23. The feature is on by default for supported shells once it ships.
- **Open question:** ship behind a feature flag for staged rollout
(default off → dogfood → preview → stable), or default on from
release? Tech spec / release plan to decide.

24. A single setting "Honor shell keybindings in input editor" lives under
the Keybindings section of settings. Toggling it off immediately
restores Warp's default keymap for all tabs (no restart). Toggling
it back on resumes matching against each tab's most recently
received binding table; any drift since the toggle was off is
picked up on the tab's next `precmd` payload, since re-queries are
shell-driven (see TECH.md §1).
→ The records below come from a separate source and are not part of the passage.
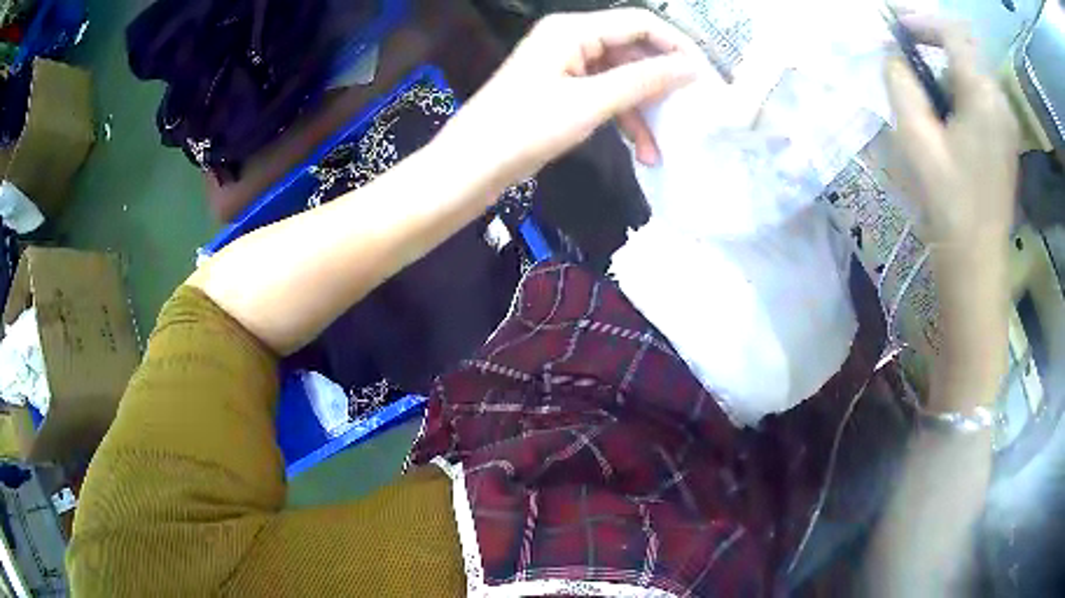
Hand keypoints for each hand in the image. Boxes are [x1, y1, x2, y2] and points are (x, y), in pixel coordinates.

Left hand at [436, 8, 705, 185]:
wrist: (473, 164)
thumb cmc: (526, 127)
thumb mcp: (591, 102)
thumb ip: (643, 80)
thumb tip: (690, 67)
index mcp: (573, 29)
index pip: (640, 23)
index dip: (676, 45)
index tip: (705, 75)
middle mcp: (571, 38)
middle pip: (631, 51)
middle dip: (660, 85)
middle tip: (691, 112)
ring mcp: (565, 64)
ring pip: (620, 78)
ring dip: (642, 111)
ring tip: (658, 149)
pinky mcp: (561, 89)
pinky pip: (603, 94)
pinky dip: (621, 119)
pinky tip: (639, 149)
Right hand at [884, 16, 1019, 245]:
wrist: (976, 262)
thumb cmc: (947, 202)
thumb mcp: (914, 137)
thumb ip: (900, 83)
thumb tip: (893, 54)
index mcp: (982, 95)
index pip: (952, 32)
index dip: (921, 21)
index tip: (896, 28)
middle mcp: (999, 101)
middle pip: (963, 50)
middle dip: (932, 45)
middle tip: (905, 58)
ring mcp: (1006, 122)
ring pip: (972, 73)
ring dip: (944, 71)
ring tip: (925, 96)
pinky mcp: (1006, 139)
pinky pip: (981, 96)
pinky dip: (959, 91)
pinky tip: (946, 116)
Users who want a fresh re-import
without waiting for the next prompt can press Enter on an empty
line, which fires `precmd` immediately.

25. The Keybindings settings page surfaces, somewhere reachable, a
read-only view of the bindings Warp has imported for the active tab —
enough that a user debugging "why didn't my binding work" can see what
Warp received from the shell and which entries Warp marked unsupported.
Format: a list of `key → action (status)` rows where status is one of
`honored`, `shadowed-by-warp-user`, `unsupported`. The exact UI is left
to the tech spec; the behavioral requirement is that the information is
discoverable without enabling debug logging.
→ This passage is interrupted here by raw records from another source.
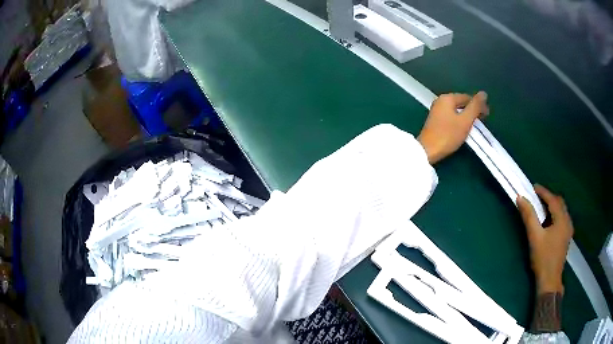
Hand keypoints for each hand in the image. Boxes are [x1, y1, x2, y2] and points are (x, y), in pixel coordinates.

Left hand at [417, 91, 488, 163]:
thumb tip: (483, 93)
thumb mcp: (465, 120)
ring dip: (467, 116)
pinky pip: (451, 117)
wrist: (427, 150)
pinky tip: (463, 128)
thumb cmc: (448, 135)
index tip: (487, 115)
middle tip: (482, 121)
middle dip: (473, 110)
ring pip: (456, 110)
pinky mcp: (435, 121)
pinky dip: (459, 120)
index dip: (479, 105)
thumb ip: (475, 107)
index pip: (467, 97)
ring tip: (475, 125)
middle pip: (461, 103)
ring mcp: (436, 111)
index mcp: (447, 98)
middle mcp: (440, 101)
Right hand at [517, 185, 573, 294]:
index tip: (533, 187)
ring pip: (561, 211)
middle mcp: (568, 222)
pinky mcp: (566, 237)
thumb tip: (520, 198)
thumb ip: (529, 216)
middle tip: (537, 197)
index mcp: (562, 220)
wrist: (549, 281)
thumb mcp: (534, 237)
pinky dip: (554, 215)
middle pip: (559, 203)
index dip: (543, 192)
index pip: (553, 200)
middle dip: (548, 198)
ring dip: (552, 206)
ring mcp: (568, 230)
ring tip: (541, 208)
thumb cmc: (542, 258)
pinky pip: (562, 219)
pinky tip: (548, 221)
### Performance and correctness invariants

26. The initial binding query must not block the user's first keystroke
perceptibly. If the query has not completed by the time the user types,
the keystroke is handled with Warp defaults; it is not buffered or
delayed. Late-arriving bindings apply to subsequent keystrokes.
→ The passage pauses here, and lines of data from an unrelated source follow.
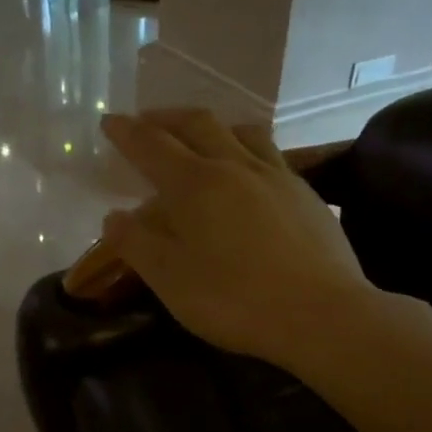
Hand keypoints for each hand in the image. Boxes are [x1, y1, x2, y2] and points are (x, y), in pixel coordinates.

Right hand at [99, 110, 375, 367]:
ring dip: (211, 126)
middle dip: (166, 118)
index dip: (126, 131)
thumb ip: (136, 244)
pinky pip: (270, 154)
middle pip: (197, 123)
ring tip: (200, 137)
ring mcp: (276, 175)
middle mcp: (235, 166)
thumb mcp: (170, 279)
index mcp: (195, 184)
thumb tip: (114, 217)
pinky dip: (245, 150)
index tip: (110, 121)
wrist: (322, 314)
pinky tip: (249, 174)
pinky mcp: (305, 193)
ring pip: (241, 131)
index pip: (151, 145)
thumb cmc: (235, 299)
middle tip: (147, 122)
27. The query must not appear in the user's shell history, in scrollback,
in the block list, or as visible output. Side effects on the shell's
own state (kill ring, last-status `$?`, etc.) must be avoided or
cleaned up.

28. Receiving a malformed or partial response from the shell never causes
a crash, hang, or stuck input editor. The fallback is always: drop the
bad data, log a diagnostic, keep using whatever binding table was
valid before.

29. Existing Warp keybindings that the user has not customized continue to
work unchanged on tabs running unsupported shells, on tabs where the
feature is disabled, and on tabs where the query has not yet completed
or failed.

## Open questions

Collected from inline references above plus a few cross-cutting ones the
tech spec must resolve:

- v1 handling of user-defined named widgets whose body is shell code (#11).
- Canonical signal for vi-mode transitions across zsh, bash, and fish (#13).
- AI prompt input opt-in for shell bindings (#22).
- Default-on vs feature-flagged staged rollout (#23).
- (Resolved) Telemetry redaction policy for widget names — see #11; the
rule is allowlist-or-bucket, never raw user-defined names.